▸ Request
Your reply should repeat all records verbatim and contain no images.

========================

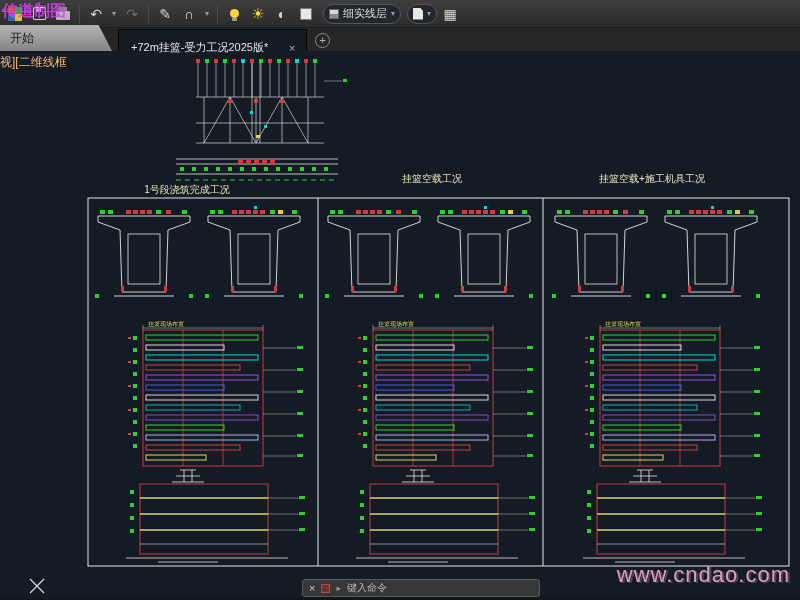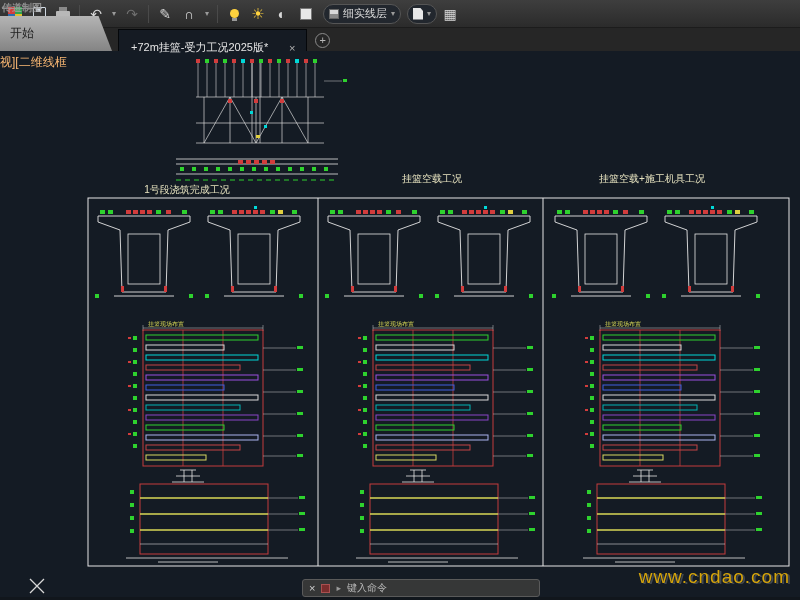--- a/index.html
+++ b/index.html
@@ -52,7 +52,7 @@
   .vp-label { position:absolute; left:0; top:3px; color:#fdba74; font-size:12px; z-index:5; }
   svg.draw { position:absolute; left:0; top:0; }
 
-  .wm-logo { position:absolute; left:2px; top:1px; color:#a3a3a3; font-size:10px; font-weight:bold;
+  .wm-logo { position:absolute; left:2px; top:1px; color:#d946ef; font-size:16px; font-weight:bold;
     opacity:.8; filter:blur(.4px); z-index:40; text-decoration:line-through; }
   .wm-site { position:absolute; right:10px; bottom:12px; color:#eab308; font-size:19px;
     letter-spacing:1px; opacity:.9; text-shadow:2px 1px 0 rgba(255,255,255,.22); z-index:6; }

========================

▸ Completed task
--- a/index.html
+++ b/index.html
@@ -52,7 +52,7 @@
   .vp-label { position:absolute; left:0; top:3px; color:#fdba74; font-size:12px; z-index:5; }
   svg.draw { position:absolute; left:0; top:0; }
 
-  .wm-logo { position:absolute; left:2px; top:1px; color:#a3a3a3; font-size:10px; font-weight:bold;
+  .wm-logo { position:absolute; left:2px; top:1px; color:#d946ef; font-size:16px; font-weight:bold;
     opacity:.8; filter:blur(.4px); z-index:40; text-decoration:line-through; }
   .wm-site { position:absolute; right:10px; bottom:12px; color:#eab308; font-size:19px;
     letter-spacing:1px; opacity:.9; text-shadow:2px 1px 0 rgba(255,255,255,.22); z-index:6; }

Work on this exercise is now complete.